::: DATASET RECORDS :::

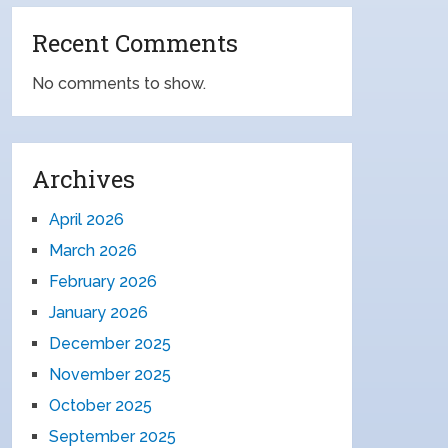
Recent Comments
No comments to show.
Archives
April 2026
March 2026
February 2026
January 2026
December 2025
November 2025
October 2025
September 2025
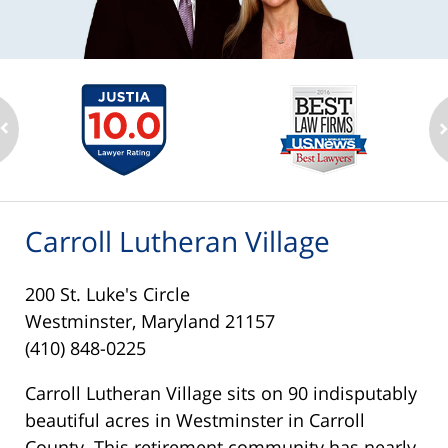
Carroll Lutheran Village
200 St. Luke's Circle
Westminster, Maryland 21157
(410) 848-0225
Carroll Lutheran Village sits on 90 indisputably
beautiful acres in Westminster in Carroll
County. This retirement community has nearly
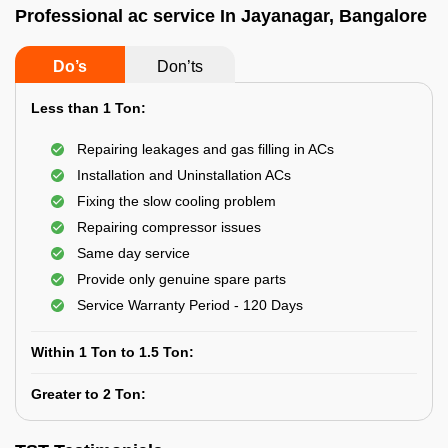
Professional ac service In Jayanagar, Bangalore
Do’s
Don’ts
Less than 1 Ton:
Repairing leakages and gas filling in ACs
Installation and Uninstallation ACs
Fixing the slow cooling problem
Repairing compressor issues
Same day service
Provide only genuine spare parts
Service Warranty Period - 120 Days
Within 1 Ton to 1.5 Ton:
Greater to 2 Ton:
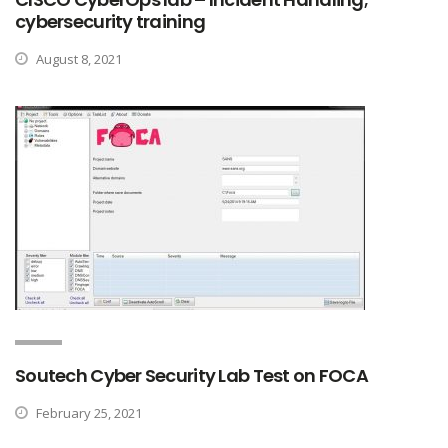
cybersecurity training
August 8, 2021
Soutech Cyber Security Lab Test on FOCA
February 25, 2021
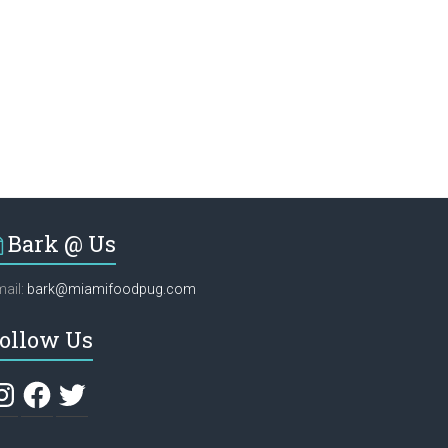
Bark @ Us
ail:
bark@miamifoodpug.com
ollow Us
stagram
Facebook
Twitter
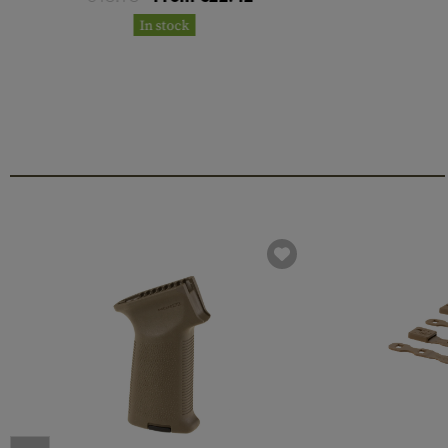
In stock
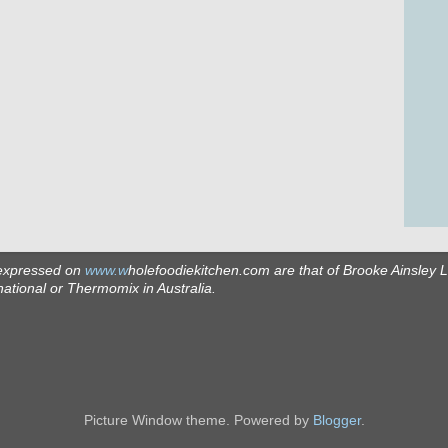
expressed on
www.w
holefoodiekitchen.com
are that of Brooke Ainsley 
ational or Thermomix in Australia.
Picture Window theme. Powered by
Blogger
.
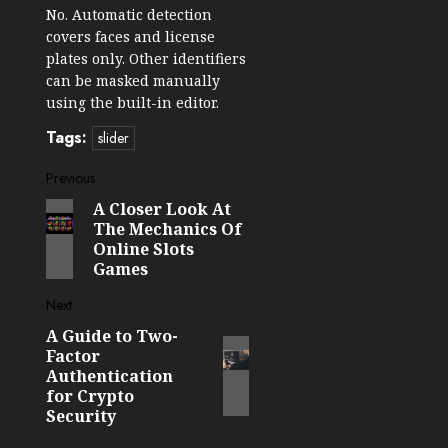
No. Automatic detection
covers faces and license
plates only. Other identifiers
can be masked manually
using the built-in editor.
Tags:
slider
Post
Previous
A Closer Look At
Previous
navigation
The Mechanics Of
post:
Online Slots
Games
Next
A Guide to Two-
Next
Factor
post:
Authentication
for Crypto
Security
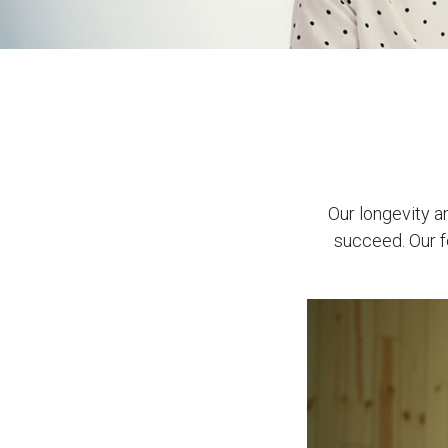
Our longevity 
succeed. Our f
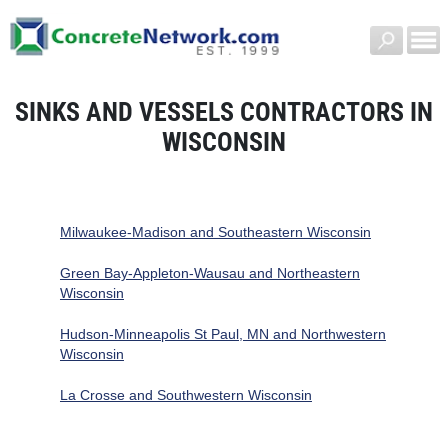
SINKS AND VESSELS CONTRACTORS IN
WISCONSIN
Milwaukee-Madison and Southeastern Wisconsin
Green Bay-Appleton-Wausau and Northeastern
Wisconsin
Hudson-Minneapolis St Paul, MN and Northwestern
Wisconsin
La Crosse and Southwestern Wisconsin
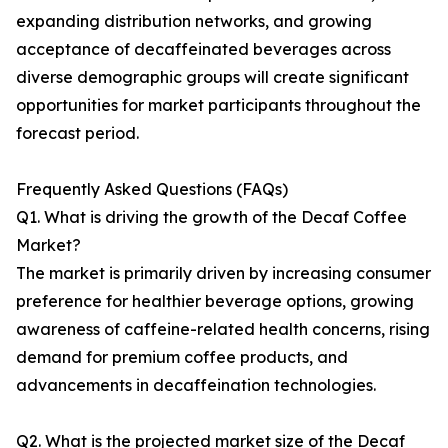
expanding distribution networks, and growing
acceptance of decaffeinated beverages across
diverse demographic groups will create significant
opportunities for market participants throughout the
forecast period.
Frequently Asked Questions (FAQs)
Q1. What is driving the growth of the Decaf Coffee
Market?
The market is primarily driven by increasing consumer
preference for healthier beverage options, growing
awareness of caffeine-related health concerns, rising
demand for premium coffee products, and
advancements in decaffeination technologies.
Q2. What is the projected market size of the Decaf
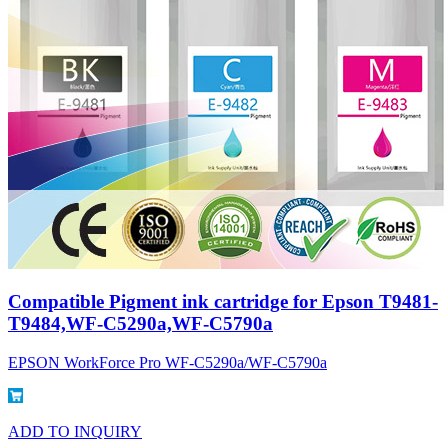
Compatible Pigment ink cartridge for Epson T9481-
T9484,WF-C5290a,WF-C5790a
EPSON WorkForce Pro WF-C5290a/WF-C5790a
ADD TO INQUIRY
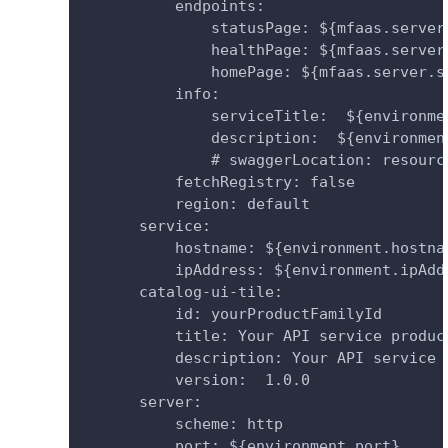
          endpoints:
              statusPage: ${mfaas.server
              healthPage: ${mfaas.server
              homePage: ${mfaas.server.s
          info:
              serviceTitle:  ${environme
              description:  ${environmen
              # swaggerLocation: resourc
          fetchRegistry: false
          region: default
      service:
          hostname: ${environment.hostna
          ipAddress: ${environment.ipAdd
      catalog-ui-tile:
          id: yourProductFamilyId
          title: Your API service produc
          description: Your API service 
          version:  1.0.0
      server:
          scheme: http
          port: ${environment.port}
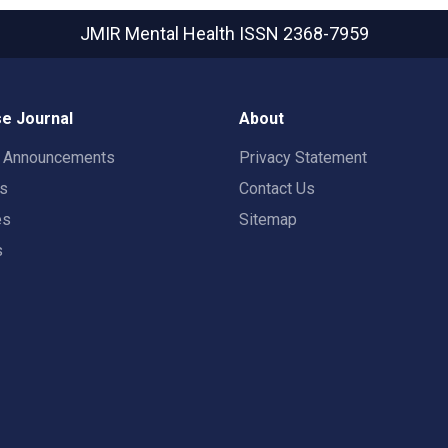
JMIR Mental Health
ISSN 2368-7959
e Journal
About
t Announcements
Privacy Statement
rs
Contact Us
es
Sitemap
s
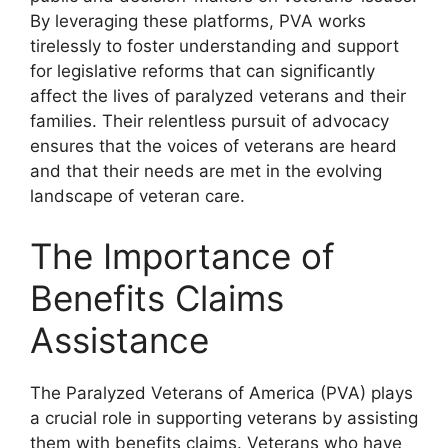
By leveraging these platforms, PVA works
tirelessly to foster understanding and support
for legislative reforms that can significantly
affect the lives of paralyzed veterans and their
families. Their relentless pursuit of advocacy
ensures that the voices of veterans are heard
and that their needs are met in the evolving
landscape of veteran care.
The Importance of
Benefits Claims
Assistance
The Paralyzed Veterans of America (PVA) plays
a crucial role in supporting veterans by assisting
them with benefits claims. Veterans who have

:::

▸ **WORK TO BE COMPLETED**:
Go from the first line of the data above to the line containing "succeed. Our f" and retype exactly those lines, both included, but none of the pictures.

▸ **YOUR RESPONSE**:
Recent Comments
No comments to show.
Archives
April 2026
March 2026
February 2026
January 2026
December 2025
November 2025
October 2025
September 2025
Carroll Lutheran Village
200 St. Luke's Circle
Westminster, Maryland 21157
(410) 848-0225
Carroll Lutheran Village sits on 90 indisputably
beautiful acres in Westminster in Carroll
County. This retirement community has nearly
Professional ac service In Jayanagar, Bangalore
Do’s
Don’ts
Less than 1 Ton:
Repairing leakages and gas filling in ACs
Installation and Uninstallation ACs
Fixing the slow cooling problem
Repairing compressor issues
Same day service
Provide only genuine spare parts
Service Warranty Period - 120 Days
Within 1 Ton to 1.5 Ton:
Greater to 2 Ton:
cybersecurity training
August 8, 2021
Soutech Cyber Security Lab Test on FOCA
February 25, 2021
Bark @ Us
ail:
bark@miamifoodpug.com
ollow Us
stagram
Facebook
Twitter
In stock
expressed on
www.w
holefoodiekitchen.com
are that of Brooke Ainsley 
ational or Thermomix in Australia.
Picture Window theme. Powered by
Blogger
.
No. Automatic detection
covers faces and license
plates only. Other identifiers
can be masked manually
using the built-in editor.
Tags:
slider
Post
Previous
A Closer Look At
Previous
navigation
The Mechanics Of
post:
Online Slots
Games
Next
A Guide to Two-
Next
Factor
post:
Authentication
for Crypto
Security
Our longevity 
succeed. Our f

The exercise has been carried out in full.